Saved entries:
_____

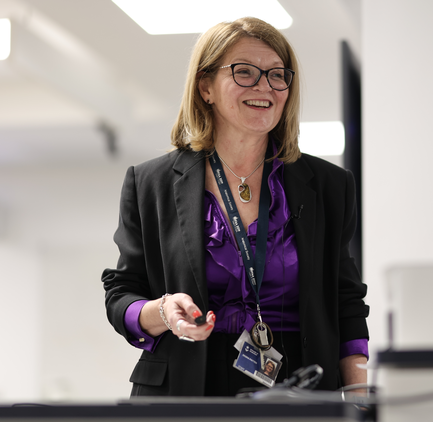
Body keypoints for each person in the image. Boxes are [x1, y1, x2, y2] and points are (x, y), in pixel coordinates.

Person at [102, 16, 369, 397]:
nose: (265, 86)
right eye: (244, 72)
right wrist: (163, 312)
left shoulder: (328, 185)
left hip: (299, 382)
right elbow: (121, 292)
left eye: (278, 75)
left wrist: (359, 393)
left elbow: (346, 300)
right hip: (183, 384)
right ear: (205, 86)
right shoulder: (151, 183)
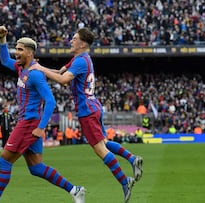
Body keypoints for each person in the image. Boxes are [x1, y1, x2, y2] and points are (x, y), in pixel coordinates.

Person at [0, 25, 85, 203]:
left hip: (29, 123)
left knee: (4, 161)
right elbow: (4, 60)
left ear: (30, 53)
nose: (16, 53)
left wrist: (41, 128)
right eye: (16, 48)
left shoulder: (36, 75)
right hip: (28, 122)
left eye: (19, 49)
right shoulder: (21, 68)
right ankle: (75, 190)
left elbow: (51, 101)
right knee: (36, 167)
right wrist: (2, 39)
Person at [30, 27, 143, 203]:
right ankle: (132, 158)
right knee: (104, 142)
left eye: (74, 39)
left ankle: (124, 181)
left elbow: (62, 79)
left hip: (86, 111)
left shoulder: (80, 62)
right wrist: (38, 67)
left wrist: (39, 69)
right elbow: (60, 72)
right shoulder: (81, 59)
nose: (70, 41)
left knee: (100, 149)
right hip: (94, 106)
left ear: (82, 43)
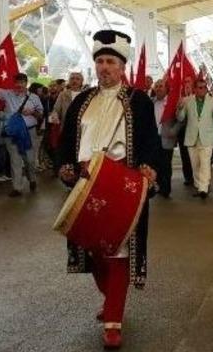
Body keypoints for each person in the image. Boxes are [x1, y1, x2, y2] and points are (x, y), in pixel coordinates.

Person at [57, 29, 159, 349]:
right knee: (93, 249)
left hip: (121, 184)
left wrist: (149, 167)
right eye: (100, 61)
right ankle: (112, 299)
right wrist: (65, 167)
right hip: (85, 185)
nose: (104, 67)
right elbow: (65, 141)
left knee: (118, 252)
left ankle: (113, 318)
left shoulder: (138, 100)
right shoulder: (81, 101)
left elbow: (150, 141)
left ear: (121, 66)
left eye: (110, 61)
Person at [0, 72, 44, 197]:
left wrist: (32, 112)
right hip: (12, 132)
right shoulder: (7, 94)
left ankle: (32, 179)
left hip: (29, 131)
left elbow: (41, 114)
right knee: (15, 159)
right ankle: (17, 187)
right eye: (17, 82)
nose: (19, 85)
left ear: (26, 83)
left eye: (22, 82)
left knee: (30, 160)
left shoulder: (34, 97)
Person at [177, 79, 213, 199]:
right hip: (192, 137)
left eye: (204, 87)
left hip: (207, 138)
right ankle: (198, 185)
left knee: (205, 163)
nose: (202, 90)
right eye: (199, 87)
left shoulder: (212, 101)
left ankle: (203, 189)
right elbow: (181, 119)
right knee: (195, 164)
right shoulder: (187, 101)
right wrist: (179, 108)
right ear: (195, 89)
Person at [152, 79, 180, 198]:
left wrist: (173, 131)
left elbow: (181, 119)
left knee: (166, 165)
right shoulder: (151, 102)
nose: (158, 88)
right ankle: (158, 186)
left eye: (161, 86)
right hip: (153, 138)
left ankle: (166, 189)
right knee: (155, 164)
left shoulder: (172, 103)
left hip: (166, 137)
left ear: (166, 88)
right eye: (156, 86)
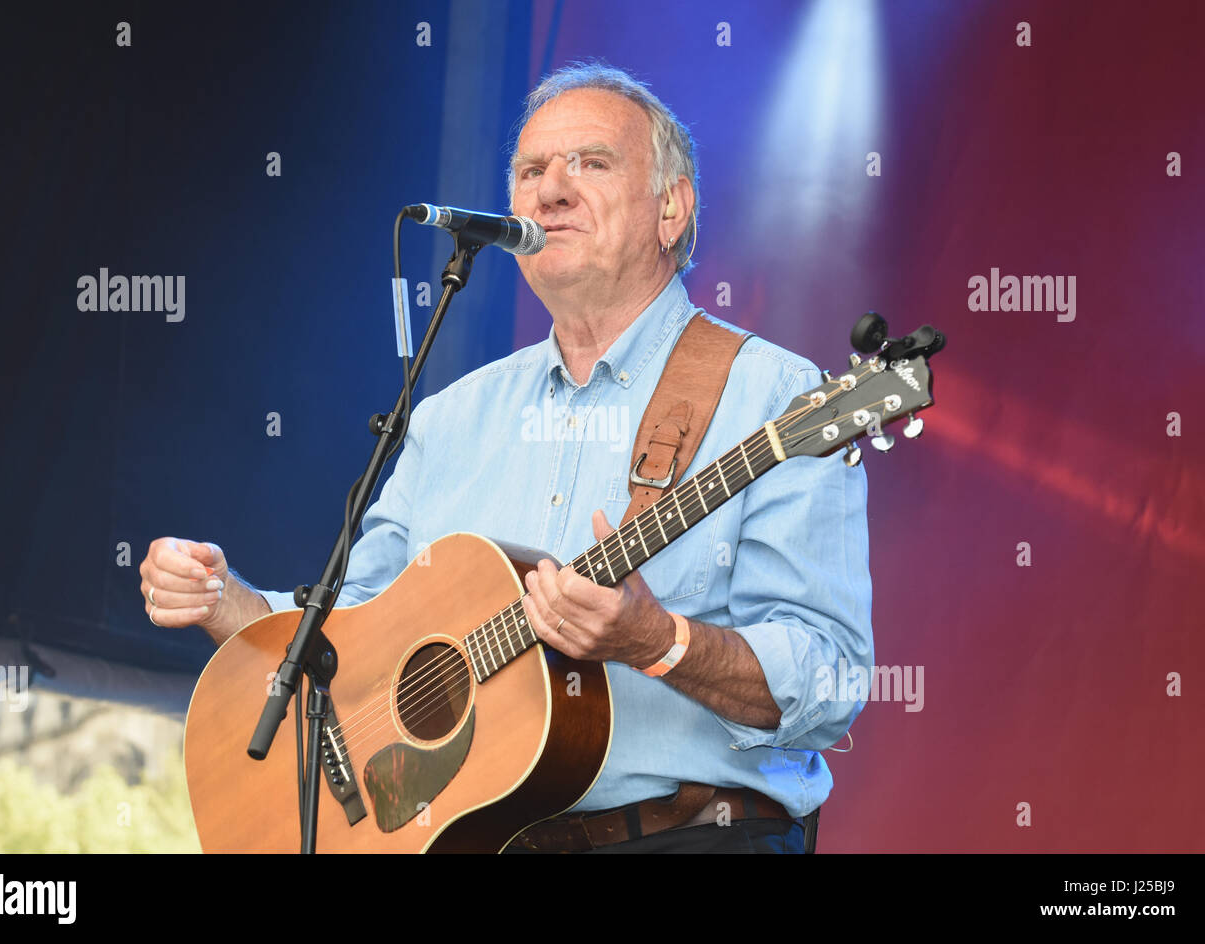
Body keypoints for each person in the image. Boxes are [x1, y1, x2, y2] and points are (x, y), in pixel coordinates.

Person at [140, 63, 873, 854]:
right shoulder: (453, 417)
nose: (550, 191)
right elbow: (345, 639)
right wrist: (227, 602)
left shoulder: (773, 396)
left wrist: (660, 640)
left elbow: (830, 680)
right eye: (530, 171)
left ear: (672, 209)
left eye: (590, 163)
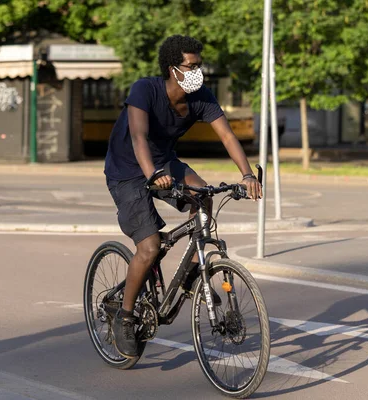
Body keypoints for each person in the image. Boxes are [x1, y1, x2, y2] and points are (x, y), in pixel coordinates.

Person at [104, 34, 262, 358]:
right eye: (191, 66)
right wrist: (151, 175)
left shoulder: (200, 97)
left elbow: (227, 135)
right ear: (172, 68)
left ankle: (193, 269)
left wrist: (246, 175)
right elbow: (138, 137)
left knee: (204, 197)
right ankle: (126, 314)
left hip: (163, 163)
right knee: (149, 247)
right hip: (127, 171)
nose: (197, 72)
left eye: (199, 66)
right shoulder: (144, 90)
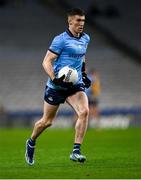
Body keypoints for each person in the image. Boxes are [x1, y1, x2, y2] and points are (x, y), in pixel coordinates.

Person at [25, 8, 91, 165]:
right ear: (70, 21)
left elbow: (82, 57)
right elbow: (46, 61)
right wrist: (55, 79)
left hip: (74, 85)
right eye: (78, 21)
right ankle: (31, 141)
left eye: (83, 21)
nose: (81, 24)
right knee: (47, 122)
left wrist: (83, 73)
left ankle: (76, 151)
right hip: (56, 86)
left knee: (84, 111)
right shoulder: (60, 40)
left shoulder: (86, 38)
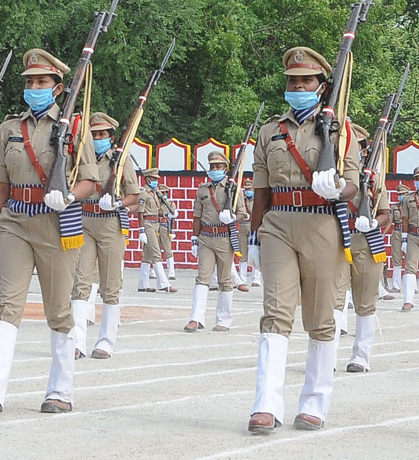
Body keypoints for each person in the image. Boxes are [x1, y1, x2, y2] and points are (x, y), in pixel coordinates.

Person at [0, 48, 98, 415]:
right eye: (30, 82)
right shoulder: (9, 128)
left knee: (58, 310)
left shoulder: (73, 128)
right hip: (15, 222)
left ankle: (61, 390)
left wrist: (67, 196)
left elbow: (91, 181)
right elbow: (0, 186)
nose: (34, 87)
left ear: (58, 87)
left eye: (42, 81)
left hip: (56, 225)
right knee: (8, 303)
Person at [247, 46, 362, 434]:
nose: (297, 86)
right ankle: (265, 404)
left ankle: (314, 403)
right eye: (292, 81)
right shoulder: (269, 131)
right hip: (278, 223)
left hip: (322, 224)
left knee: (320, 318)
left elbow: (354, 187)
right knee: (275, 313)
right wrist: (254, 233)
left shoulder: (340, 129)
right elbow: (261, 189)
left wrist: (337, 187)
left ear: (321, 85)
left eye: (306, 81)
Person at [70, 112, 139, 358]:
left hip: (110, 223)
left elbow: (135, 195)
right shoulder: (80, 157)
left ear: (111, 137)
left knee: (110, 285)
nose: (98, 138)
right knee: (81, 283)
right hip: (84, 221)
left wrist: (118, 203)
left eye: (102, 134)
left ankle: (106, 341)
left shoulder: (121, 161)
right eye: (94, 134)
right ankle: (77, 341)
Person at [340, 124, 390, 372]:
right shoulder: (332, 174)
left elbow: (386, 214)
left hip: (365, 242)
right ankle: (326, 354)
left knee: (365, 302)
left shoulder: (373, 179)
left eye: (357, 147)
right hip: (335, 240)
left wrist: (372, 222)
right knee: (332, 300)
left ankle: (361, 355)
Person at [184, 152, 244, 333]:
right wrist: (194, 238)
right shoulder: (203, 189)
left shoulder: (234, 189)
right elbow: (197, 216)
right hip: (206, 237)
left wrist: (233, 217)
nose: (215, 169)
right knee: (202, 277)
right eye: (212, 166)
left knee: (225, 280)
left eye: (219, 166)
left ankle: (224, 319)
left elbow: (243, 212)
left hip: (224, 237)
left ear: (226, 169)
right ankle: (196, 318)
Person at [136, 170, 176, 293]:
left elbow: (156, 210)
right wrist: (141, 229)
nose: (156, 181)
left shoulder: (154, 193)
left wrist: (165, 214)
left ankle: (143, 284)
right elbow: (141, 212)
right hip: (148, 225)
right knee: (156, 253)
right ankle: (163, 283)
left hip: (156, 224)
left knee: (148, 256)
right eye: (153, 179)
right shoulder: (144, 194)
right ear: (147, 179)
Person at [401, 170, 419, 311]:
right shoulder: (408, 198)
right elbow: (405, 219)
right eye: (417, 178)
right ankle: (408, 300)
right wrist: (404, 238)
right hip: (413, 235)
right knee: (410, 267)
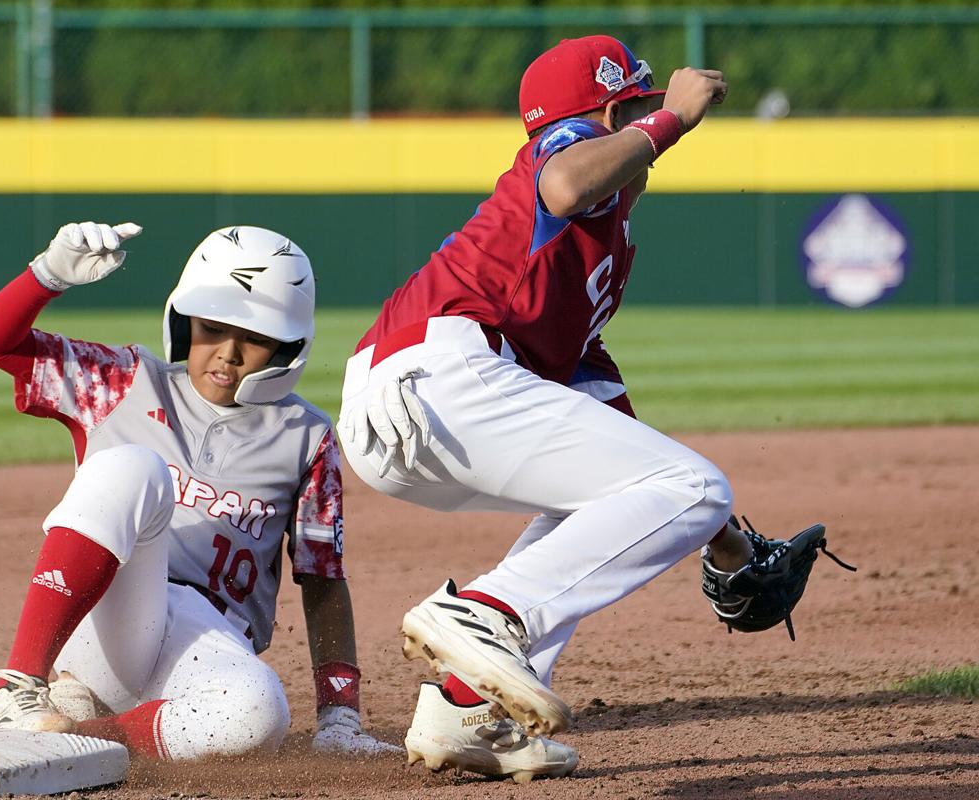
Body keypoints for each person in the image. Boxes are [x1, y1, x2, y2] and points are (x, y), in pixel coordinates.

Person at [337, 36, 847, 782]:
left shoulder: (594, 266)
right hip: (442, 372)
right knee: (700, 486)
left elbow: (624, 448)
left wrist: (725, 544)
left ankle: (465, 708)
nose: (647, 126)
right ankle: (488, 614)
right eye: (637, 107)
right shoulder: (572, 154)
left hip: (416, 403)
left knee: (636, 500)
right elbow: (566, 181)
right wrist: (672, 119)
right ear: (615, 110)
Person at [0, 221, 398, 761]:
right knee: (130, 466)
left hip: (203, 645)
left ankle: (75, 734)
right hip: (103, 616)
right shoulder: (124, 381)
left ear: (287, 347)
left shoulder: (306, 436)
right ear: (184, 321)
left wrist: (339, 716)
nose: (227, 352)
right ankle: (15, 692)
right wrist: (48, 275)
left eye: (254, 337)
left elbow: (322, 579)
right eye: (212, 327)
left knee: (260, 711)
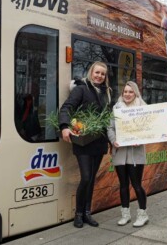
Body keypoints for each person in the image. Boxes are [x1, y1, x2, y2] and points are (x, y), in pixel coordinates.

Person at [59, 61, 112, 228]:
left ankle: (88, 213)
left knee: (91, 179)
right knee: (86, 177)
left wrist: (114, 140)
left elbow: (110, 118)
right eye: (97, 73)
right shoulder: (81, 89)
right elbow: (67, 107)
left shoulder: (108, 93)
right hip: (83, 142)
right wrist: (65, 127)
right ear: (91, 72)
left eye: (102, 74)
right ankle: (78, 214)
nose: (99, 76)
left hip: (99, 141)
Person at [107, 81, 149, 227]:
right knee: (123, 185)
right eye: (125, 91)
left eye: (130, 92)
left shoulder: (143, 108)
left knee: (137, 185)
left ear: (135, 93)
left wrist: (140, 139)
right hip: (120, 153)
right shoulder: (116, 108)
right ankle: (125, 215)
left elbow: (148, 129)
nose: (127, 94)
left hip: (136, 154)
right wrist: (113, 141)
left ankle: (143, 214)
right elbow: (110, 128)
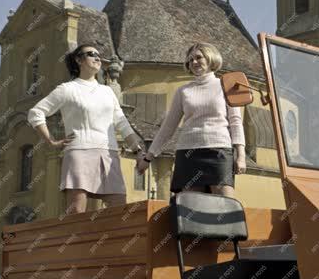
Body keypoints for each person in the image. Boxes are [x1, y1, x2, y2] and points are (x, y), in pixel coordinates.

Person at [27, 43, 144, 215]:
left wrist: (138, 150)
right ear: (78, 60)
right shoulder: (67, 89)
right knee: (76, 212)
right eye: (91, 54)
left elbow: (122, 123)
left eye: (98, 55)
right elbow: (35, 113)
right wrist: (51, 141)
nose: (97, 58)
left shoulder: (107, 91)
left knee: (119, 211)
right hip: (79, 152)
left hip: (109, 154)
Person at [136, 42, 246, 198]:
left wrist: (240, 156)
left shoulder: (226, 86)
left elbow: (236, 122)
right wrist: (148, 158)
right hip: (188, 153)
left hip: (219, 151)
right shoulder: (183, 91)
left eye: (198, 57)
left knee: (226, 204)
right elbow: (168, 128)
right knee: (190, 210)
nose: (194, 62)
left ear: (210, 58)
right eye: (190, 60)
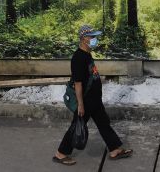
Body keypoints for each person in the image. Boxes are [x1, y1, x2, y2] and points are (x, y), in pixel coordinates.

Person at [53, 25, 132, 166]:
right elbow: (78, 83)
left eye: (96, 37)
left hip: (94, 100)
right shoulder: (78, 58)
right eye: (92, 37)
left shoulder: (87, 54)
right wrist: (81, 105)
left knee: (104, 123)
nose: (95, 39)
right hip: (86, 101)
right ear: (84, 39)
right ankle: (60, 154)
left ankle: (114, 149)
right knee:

_____

◆ Task objective ◆
Using the records above, repeat exactly the run of lines that starts with the line with "left hip: (203, 645)" and goes on through the line with "right knee: (86, 177)"; omit each picture.

◆ Answer space ◆
left hip: (203, 645)
left ankle: (75, 734)
right hip: (103, 616)
right shoulder: (124, 381)
left ear: (287, 347)
left shoulder: (306, 436)
right ear: (184, 321)
left wrist: (339, 716)
nose: (227, 352)
right ankle: (15, 692)
right wrist: (48, 275)
left eye: (254, 337)
left elbow: (322, 579)
right eye: (212, 327)
left knee: (260, 711)
Body keypoints for each person in the image. Boxes are [x1, y1, x2, y2] and points are (x, y), in pixel coordinates.

Person at [59, 61, 112, 228]:
left ankle: (88, 213)
left knee: (91, 179)
right knee: (86, 177)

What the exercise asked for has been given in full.